In every item below, replace "WP Biographia" with "Author Bio Plugin" and reproduce the source text with everything else unchanged. Leave the pictures out of your answer.

[Source texts of formatted documents]
————————
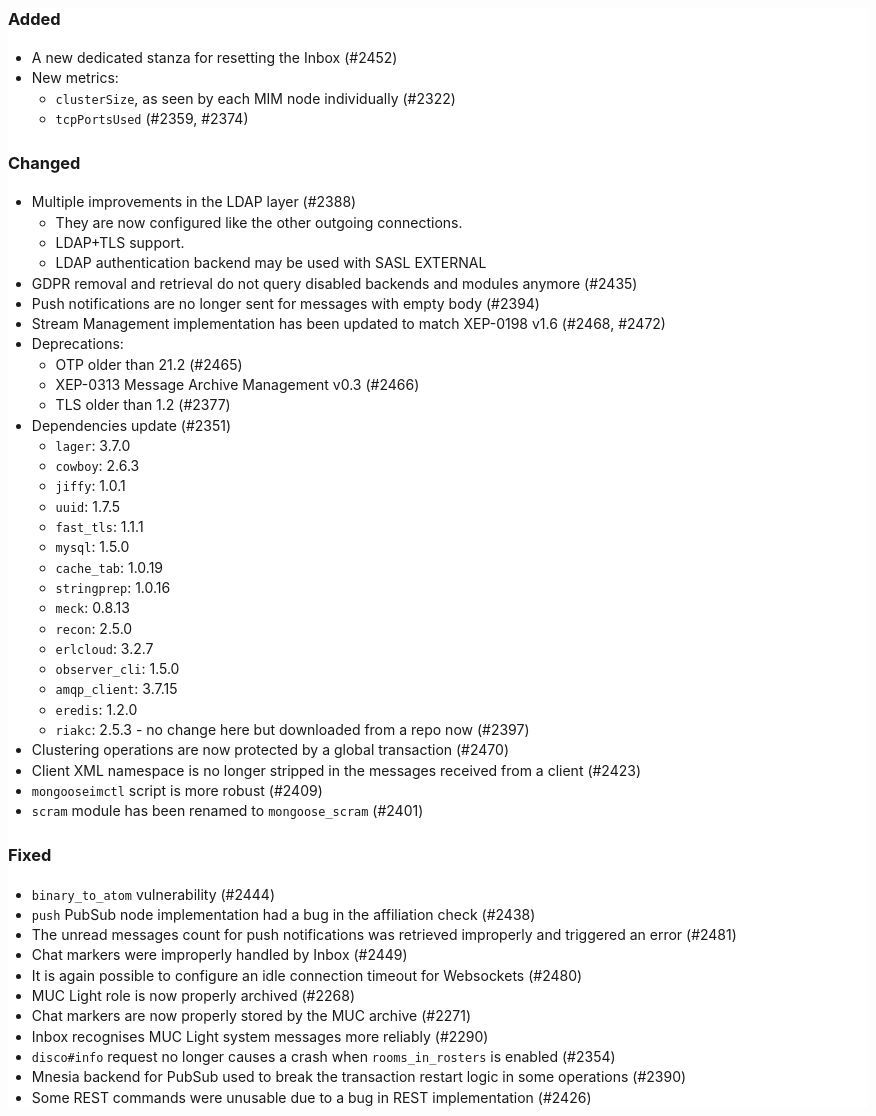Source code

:### Added

- A new dedicated stanza for resetting the Inbox (#2452)
- New metrics:
  - `clusterSize`, as seen by each MIM node individually (#2322)
  - `tcpPortsUsed` (#2359, #2374)

### Changed

- Multiple improvements in the LDAP layer (#2388)
  - They are now configured like the other outgoing connections.
  - LDAP+TLS support.
  - LDAP authentication backend may be used with SASL EXTERNAL
- GDPR removal and retrieval do not query disabled backends and modules anymore (#2435)
- Push notifications are no longer sent for messages with empty body (#2394)
- Stream Management implementation has been updated to match XEP-0198 v1.6 (#2468, #2472)
- Deprecations:
  - OTP older than 21.2 (#2465)
  - XEP-0313 Message Archive Management v0.3 (#2466)
  - TLS older than 1.2 (#2377)
- Dependencies update (#2351)
  - `lager`: 3.7.0
  - `cowboy`: 2.6.3
  - `jiffy`: 1.0.1
  - `uuid`: 1.7.5
  - `fast_tls`: 1.1.1
  - `mysql`: 1.5.0
  - `cache_tab`: 1.0.19
  - `stringprep`: 1.0.16
  - `meck`: 0.8.13
  - `recon`: 2.5.0
  - `erlcloud`: 3.2.7
  - `observer_cli`: 1.5.0
  - `amqp_client`: 3.7.15
  - `eredis`: 1.2.0
  - `riakc`: 2.5.3 - no change here but downloaded from a repo now (#2397)
- Clustering operations are now protected by a global transaction (#2470)
- Client XML namespace is no longer stripped in the messages received from a client (#2423)
- `mongooseimctl` script is more robust (#2409)
- `scram` module has been renamed to `mongoose_scram` (#2401)

### Fixed

- `binary_to_atom` vulnerability (#2444)
- `push` PubSub node implementation had a bug in the affiliation check (#2438)
- The unread messages count for push notifications was retrieved improperly and triggered an error (#2481)
- Chat markers were improperly handled by Inbox (#2449)
- It is again possible to configure an idle connection timeout for Websockets (#2480)
- MUC Light role is now properly archived (#2268)
- Chat markers are now properly stored by the MUC archive (#2271)
- Inbox recognises MUC Light system messages more reliably (#2290)
- `disco#info` request no longer causes a crash when `rooms_in_rosters` is enabled (#2354)
- Mnesia backend for PubSub used to break the transaction restart logic in some operations (#2390)
- Some REST commands were unusable due to a bug in REST implementation (#2426)
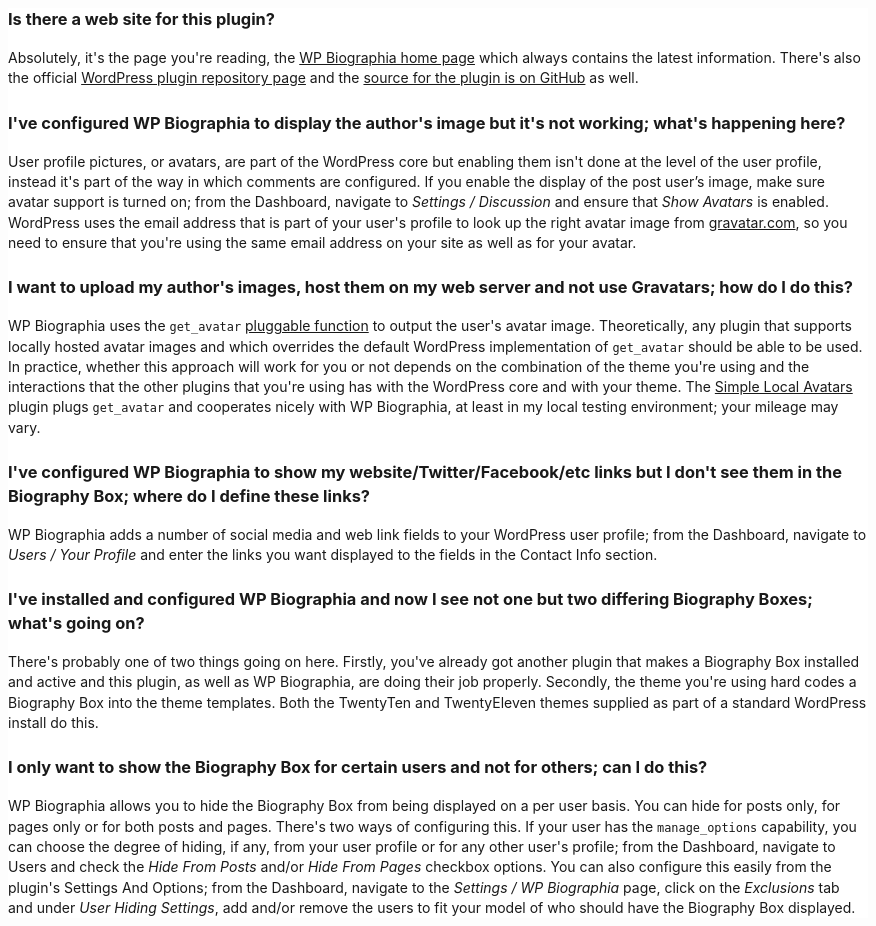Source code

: <h3><a name="faq2"></a>Is there a web site for this plugin?</h3>

<p>Absolutely, it's the page you're reading, the <a href="/pages/codeage/wp-biographia/" target="_blank">WP Biographia home page</a> which always contains the latest information. There's also the official <a href="http://wordpress.org/extend/plugins/wp-biographia/" target="_blank">WordPress plugin repository page</a> and the <a href="http://vicchi.github.com/wp-biographia/" target="_blank">source for the plugin is on GitHub</a> as well.</p>

<h3><a name="faq3"></a>I've configured WP Biographia to display the author's image but it's not working; what's happening here?</h3>

<p>User profile pictures, or avatars, are part of the WordPress core but enabling them isn't done at the level of the user profile, instead it's part of the way in which comments are configured. If you enable the display of the post user’s image, make sure avatar support is turned on; from the Dashboard, navigate to <em>Settings / Discussion</em> and ensure that <em>Show Avatars</em> is enabled. WordPress uses the email address that is part of your user's profile to look up the right avatar image from <a href="http://gravatar.com/">gravatar.com</a>, so you need to ensure that you're using the same email address on your site as well as for your avatar.</p>

<h3><a name="faq4"></a>I want to upload my author's images, host them on my web server and not use Gravatars; how do I do this?</h3>

<p>WP Biographia uses the <code>get_avatar</code> <a href="http://codex.wordpress.org/Pluggable_Functions">pluggable function</a> to output the user's avatar image. Theoretically, any plugin that supports locally hosted avatar images and which overrides the default WordPress implementation of <code>get_avatar</code> should be able to be used. In practice, whether this approach will work for you or not depends on the combination of the theme you're using and the interactions that the other plugins that you're using has with the WordPress core and with your theme. The <a href="http://wordpress.org/extend/plugins/simple-local-avatars/">Simple Local Avatars</a> plugin plugs <code>get_avatar</code> and cooperates nicely with WP Biographia, at least in my local testing environment; your mileage may vary.</p>

<h3><a name="faq5"></a>I've configured WP Biographia to show my website/Twitter/Facebook/etc links but I don't see them in the Biography Box; where do I define these links?</h3>

<p>WP Biographia adds a number of social media and web link fields to your WordPress user profile; from the Dashboard, navigate to <em>Users / Your Profile</em> and enter the links you want displayed to the fields in the Contact Info section.</p>

<h3><a name="faq6"></a>I've installed and configured WP Biographia and now I see not one but two differing Biography Boxes; what's going on?</h3>

<p>There's probably one of two things going on here. Firstly, you've already got another plugin that makes a Biography Box installed and active and this plugin, as well as WP Biographia, are doing their job properly. Secondly, the theme you're using hard codes a Biography Box into the theme templates. Both the TwentyTen and TwentyEleven themes supplied as part of a standard WordPress install do this.</p>

<h3><a name="faq7"></a>I only want to show the Biography Box for certain users and not for others; can I do this?</h3>

<p>WP Biographia allows you to hide the Biography Box from being displayed on a per user basis. You can hide for posts only, for pages only or for both posts and pages. There's two ways of configuring this. If your user has the <code>manage_options</code> capability, you can choose the degree of hiding, if any, from your user profile or for any other user's profile; from the Dashboard, navigate to Users and check the <em>Hide From Posts</em> and/or <em>Hide From Pages</em> checkbox options. You can also configure this easily from the plugin's Settings And Options; from the Dashboard, navigate to the <em>Settings / WP Biographia</em> page, click on the <em>Exclusions</em> tab and under <em>User Hiding Settings</em>, add and/or remove the users to fit your model of who should have the Biography Box displayed.</p>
————————
### Task output
Source code

:### Added

- A new dedicated stanza for resetting the Inbox (#2452)
- New metrics:
  - `clusterSize`, as seen by each MIM node individually (#2322)
  - `tcpPortsUsed` (#2359, #2374)

### Changed

- Multiple improvements in the LDAP layer (#2388)
  - They are now configured like the other outgoing connections.
  - LDAP+TLS support.
  - LDAP authentication backend may be used with SASL EXTERNAL
- GDPR removal and retrieval do not query disabled backends and modules anymore (#2435)
- Push notifications are no longer sent for messages with empty body (#2394)
- Stream Management implementation has been updated to match XEP-0198 v1.6 (#2468, #2472)
- Deprecations:
  - OTP older than 21.2 (#2465)
  - XEP-0313 Message Archive Management v0.3 (#2466)
  - TLS older than 1.2 (#2377)
- Dependencies update (#2351)
  - `lager`: 3.7.0
  - `cowboy`: 2.6.3
  - `jiffy`: 1.0.1
  - `uuid`: 1.7.5
  - `fast_tls`: 1.1.1
  - `mysql`: 1.5.0
  - `cache_tab`: 1.0.19
  - `stringprep`: 1.0.16
  - `meck`: 0.8.13
  - `recon`: 2.5.0
  - `erlcloud`: 3.2.7
  - `observer_cli`: 1.5.0
  - `amqp_client`: 3.7.15
  - `eredis`: 1.2.0
  - `riakc`: 2.5.3 - no change here but downloaded from a repo now (#2397)
- Clustering operations are now protected by a global transaction (#2470)
- Client XML namespace is no longer stripped in the messages received from a client (#2423)
- `mongooseimctl` script is more robust (#2409)
- `scram` module has been renamed to `mongoose_scram` (#2401)

### Fixed

- `binary_to_atom` vulnerability (#2444)
- `push` PubSub node implementation had a bug in the affiliation check (#2438)
- The unread messages count for push notifications was retrieved improperly and triggered an error (#2481)
- Chat markers were improperly handled by Inbox (#2449)
- It is again possible to configure an idle connection timeout for Websockets (#2480)
- MUC Light role is now properly archived (#2268)
- Chat markers are now properly stored by the MUC archive (#2271)
- Inbox recognises MUC Light system messages more reliably (#2290)
- `disco#info` request no longer causes a crash when `rooms_in_rosters` is enabled (#2354)
- Mnesia backend for PubSub used to break the transaction restart logic in some operations (#2390)
- Some REST commands were unusable due to a bug in REST implementation (#2426)
Source code

: <h3><a name="faq2"></a>Is there a web site for this plugin?</h3>

<p>Absolutely, it's the page you're reading, the <a href="/pages/codeage/wp-biographia/" target="_blank">Author Bio Plugin home page</a> which always contains the latest information. There's also the official <a href="http://wordpress.org/extend/plugins/wp-biographia/" target="_blank">WordPress plugin repository page</a> and the <a href="http://vicchi.github.com/wp-biographia/" target="_blank">source for the plugin is on GitHub</a> as well.</p>

<h3><a name="faq3"></a>I've configured Author Bio Plugin to display the author's image but it's not working; what's happening here?</h3>

<p>User profile pictures, or avatars, are part of the WordPress core but enabling them isn't done at the level of the user profile, instead it's part of the way in which comments are configured. If you enable the display of the post user’s image, make sure avatar support is turned on; from the Dashboard, navigate to <em>Settings / Discussion</em> and ensure that <em>Show Avatars</em> is enabled. WordPress uses the email address that is part of your user's profile to look up the right avatar image from <a href="http://gravatar.com/">gravatar.com</a>, so you need to ensure that you're using the same email address on your site as well as for your avatar.</p>

<h3><a name="faq4"></a>I want to upload my author's images, host them on my web server and not use Gravatars; how do I do this?</h3>

<p>Author Bio Plugin uses the <code>get_avatar</code> <a href="http://codex.wordpress.org/Pluggable_Functions">pluggable function</a> to output the user's avatar image. Theoretically, any plugin that supports locally hosted avatar images and which overrides the default WordPress implementation of <code>get_avatar</code> should be able to be used. In practice, whether this approach will work for you or not depends on the combination of the theme you're using and the interactions that the other plugins that you're using has with the WordPress core and with your theme. The <a href="http://wordpress.org/extend/plugins/simple-local-avatars/">Simple Local Avatars</a> plugin plugs <code>get_avatar</code> and cooperates nicely with Author Bio Plugin, at least in my local testing environment; your mileage may vary.</p>

<h3><a name="faq5"></a>I've configured Author Bio Plugin to show my website/Twitter/Facebook/etc links but I don't see them in the Biography Box; where do I define these links?</h3>

<p>Author Bio Plugin adds a number of social media and web link fields to your WordPress user profile; from the Dashboard, navigate to <em>Users / Your Profile</em> and enter the links you want displayed to the fields in the Contact Info section.</p>

<h3><a name="faq6"></a>I've installed and configured Author Bio Plugin and now I see not one but two differing Biography Boxes; what's going on?</h3>

<p>There's probably one of two things going on here. Firstly, you've already got another plugin that makes a Biography Box installed and active and this plugin, as well as Author Bio Plugin, are doing their job properly. Secondly, the theme you're using hard codes a Biography Box into the theme templates. Both the TwentyTen and TwentyEleven themes supplied as part of a standard WordPress install do this.</p>

<h3><a name="faq7"></a>I only want to show the Biography Box for certain users and not for others; can I do this?</h3>

<p>Author Bio Plugin allows you to hide the Biography Box from being displayed on a per user basis. You can hide for posts only, for pages only or for both posts and pages. There's two ways of configuring this. If your user has the <code>manage_options</code> capability, you can choose the degree of hiding, if any, from your user profile or for any other user's profile; from the Dashboard, navigate to Users and check the <em>Hide From Posts</em> and/or <em>Hide From Pages</em> checkbox options. You can also configure this easily from the plugin's Settings And Options; from the Dashboard, navigate to the <em>Settings / Author Bio Plugin</em> page, click on the <em>Exclusions</em> tab and under <em>User Hiding Settings</em>, add and/or remove the users to fit your model of who should have the Biography Box displayed.</p>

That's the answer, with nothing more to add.